SET OF TASKS:
**1.** In the passage on Zhang's career, when did she become Party Secretary of Linhuai Commune?
**2.** Rewrite the paragraph of the passage on Zhang's career that begins "From September 1983 to September 1985" as a short list that keeps its main facts.
**3.** Write a continuation of the passage on Zhang's career, picking up after its final sentence.

PASSAGE SHOWN:
++++++++
She subsequently served in various posts in rural Jiangsu, including deputy leader and leader of work teams in Gongdun Commune, Zhongzhuang Commune, and Linhuai Commune. In November 1977, she became Party Secretary of Linhuai Commune, Binhai County. In April 1981, she was appointed deputy county magistrate and later deputy Party secretary and executive deputy county magistrate of Binhai County.

From September 1983 to September 1985, she attended the Training Department of the Central Party School. Upon graduation, she became vice chairwoman and deputy Party secretary of the Jiangsu Provincial Women's Federation. In October 1990, she was appointed deputy Party secretary of the Xuzhou Municipal Committee. In September 1993, she was transferred to the All-China Women's Federation, serving as secretary of the Secretariat and member of its Party group.

From October 1995 to November 2001, Zhang served as vice governor and Party group member of Jiangsu Provincial People's Government. She became a member of the Standing Committee of the Jiangsu Provincial Party Committee in November 2001, and served concurrently as vice governor until February 2003, when she became full-time deputy Party secretary of Jiangsu Province.
++++++++
INFORMATION SUPPLIED:
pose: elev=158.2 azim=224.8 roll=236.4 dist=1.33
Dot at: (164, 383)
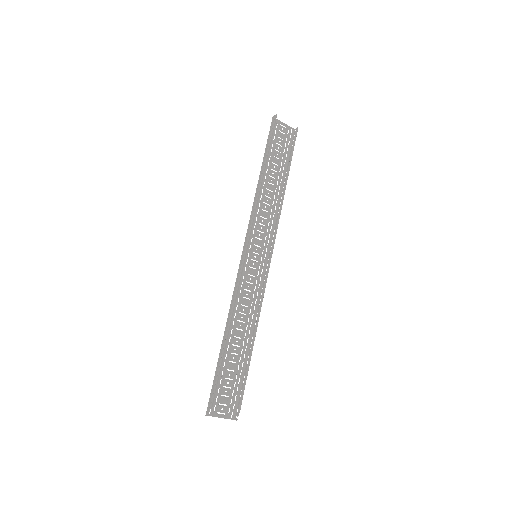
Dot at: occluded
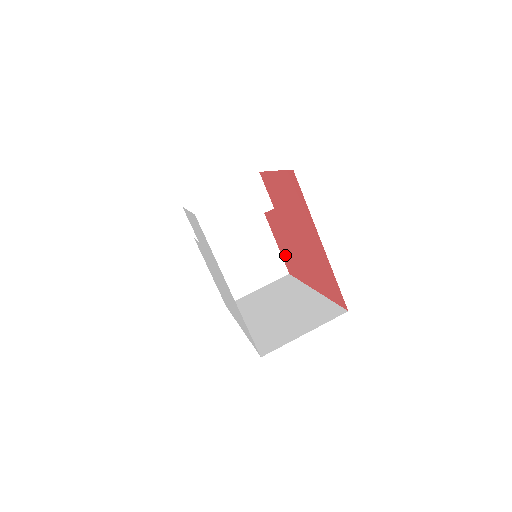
++++++++
ANSWERS:
**1.** November 1977.

**2.**
- September 1983 to September 1985: attended the Training Department of the Central Party School.
- After graduating: vice chairwoman and deputy Party secretary of the Jiangsu Provincial Women's Federation.
- October 1990: deputy Party secretary of the Xuzhou Municipal Committee.
- September 1993: transferred to the All-China Women's Federation as secretary of the Secretariat and member of its Party group.

**3.**
From April 2003 to November 2006, she continued as deputy Party secretary, and from November 2006 to January 2008, she concurrently served as president of the Jiangsu Provincial Party School. In January 2008, she was elected chairwoman and Party secretary of the Jiangsu Provincial CPPCC, serving until February 2017. Between 2017 and March 2023, she was vice chairwoman of the Committee on Education, Science, Health and Sports of the 13th CPPCC National Committee. In June 2023, she became director of the Jiangsu Provincial Working Committee for the Care of the Next Generation.

Zhang was a delegate to the 15th, 17th, and 18th National Congresses of the Chinese Communist Party, an alternate member of the 17th Central Committee of the CCP, a deputy to the 10th National People's Congress, and a member of the 11th and 13th CPPCC National Committees. She was also a member of the 12th Jiangsu Provincial Committee, a deputy to the 11th through 14th Jiangsu Provincial People's Congresses, and a member of the 10th and 11th Jiangsu Provincial CPPCC Committees.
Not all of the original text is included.